Smith's attorneys also tried to convince the jury that Amy's parents were as much at fault as the doctors by not deciding to send Amy to Children's Hospital all along, as doctors at Stanford had recommended.
Bennett notes that he and Cross countered this with an electronic timeline that they displayed to the jury.
"We tried to focus on areas where we thought the defendant would blame the parents," he says. "And we were able to put together graphics to show why the parents didn't go to Children's Hospital, including Dr. Smith's resume where he claimed to be the head of a bone-marrow transplant program."
Bennett and Cross also assert that their computer presentation did a lot to hold jurors' interest through hours of ponderous scientific testimony. "For example, the medicine that's used for GVHD is so technical that if you just had a talking head up there with all these medical-science details, you'd put them to sleep," says Cross. "But we kept the jury's attention by having the testimony interrupted, so to speak, with graphic exhibits so they could actually see these things and listen to testimony at the same time."
Bennett adds that the jury could simply read along with the witnesses and that lawyers could pull out specific pages and notations and blow them up on-screen.

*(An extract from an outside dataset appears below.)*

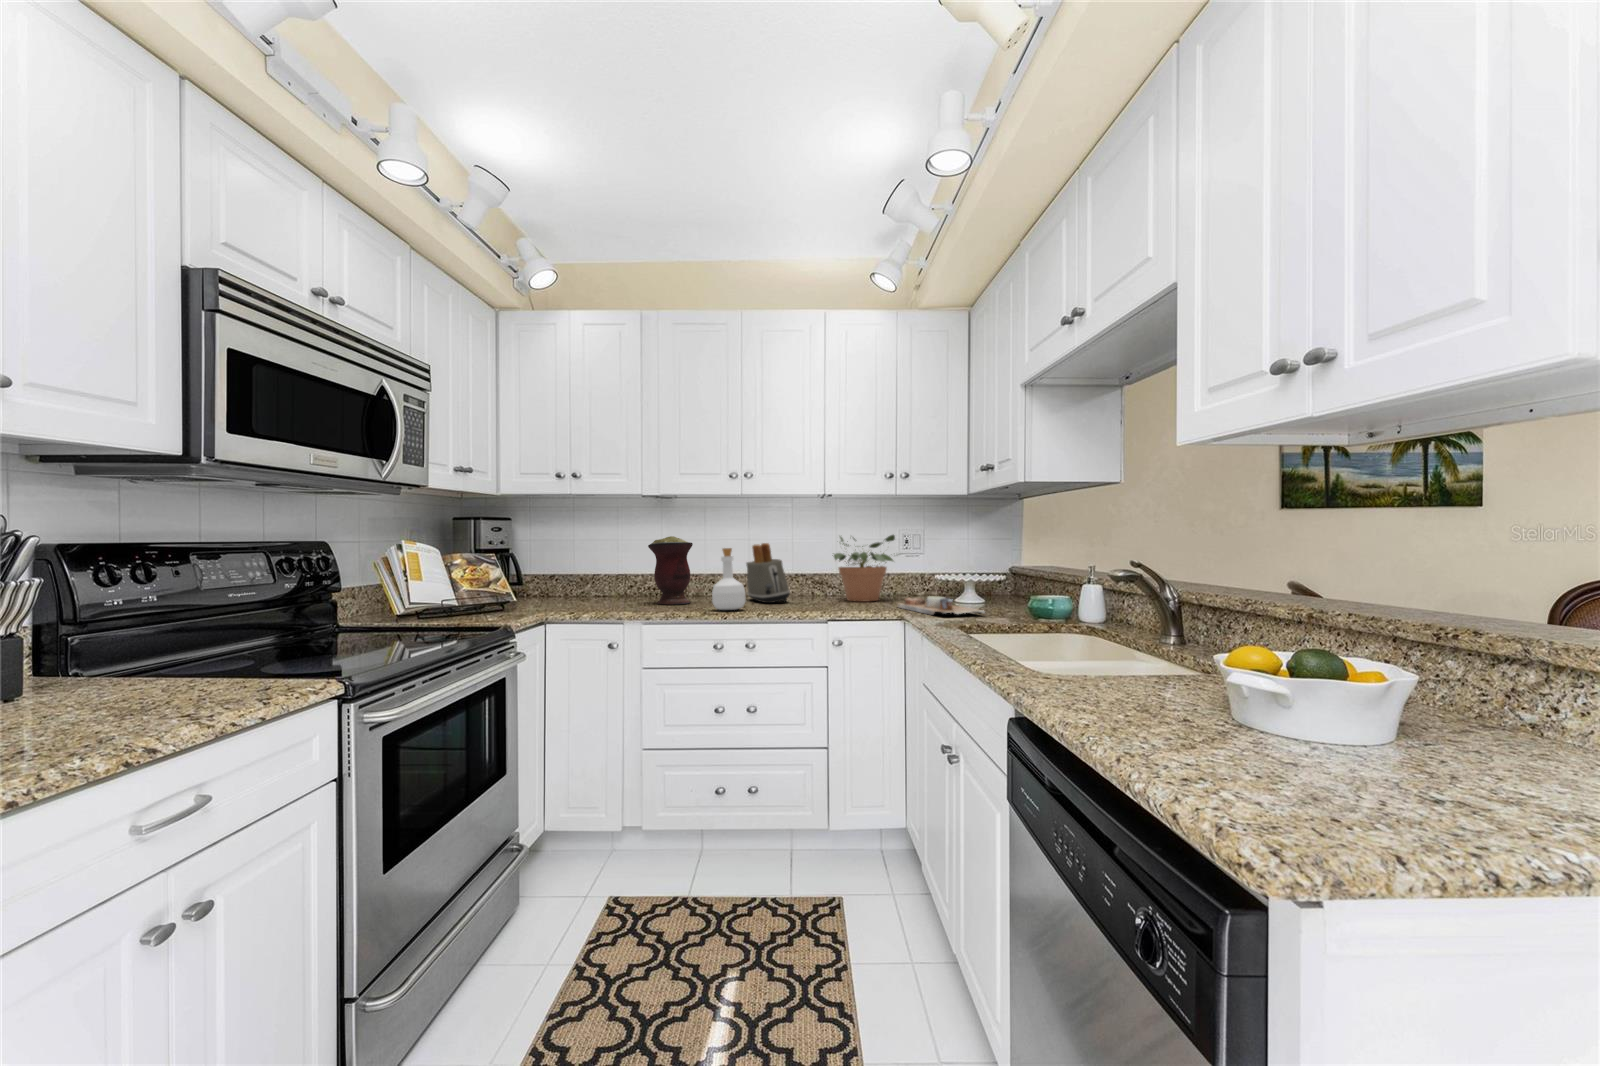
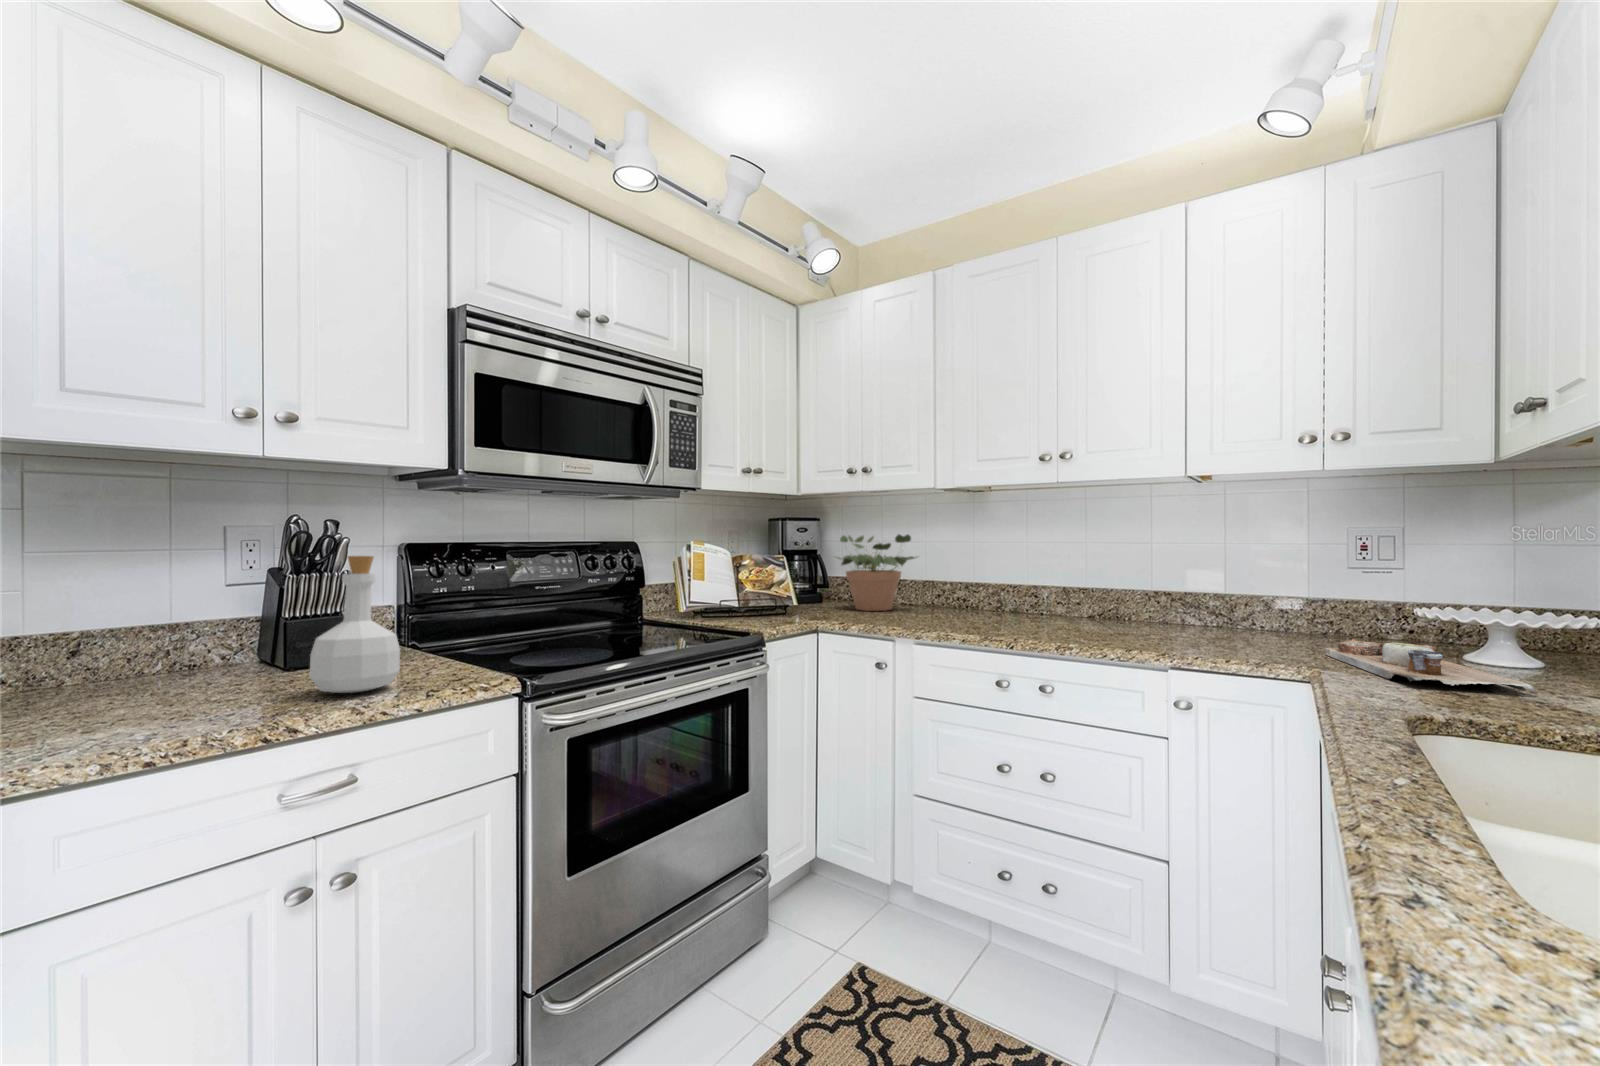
potted plant: present [834,535,895,602] -> present [837,534,916,611]
vase: present [648,536,693,604] -> none [945,537,999,620]
toaster: present [746,543,790,603] -> none [1077,545,1135,629]
bottle: present [712,548,745,610] -> present [310,556,400,693]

"If we had an expert talking a while and the jurors looked like they'd had enough, we'd just pop the exhibit," he says. "We even had a video of Amy's physical therapy session on the hard drive to show to the jury. And we had photos and documents embedded in our timeline so we could let the jury see what exactly happened on a particular day. Just click on the day, and the relevant document popped up. It all happened seamlessly. We'd never done anything like that before. It was awesome."
Richman, however rejects any assertions that his team was steamrolled by the plaintiff's presentation.
"The verdict was related to other matters," he says. "And the irony is that Tom Smith is widely viewed as a very competent, respected doctor whom Amy's parents initially wanted to use as her primary care physician. But his practice was based primarily in Denver and he wasn't as available as they required. We brought this up, but the jury apparently didn't process it."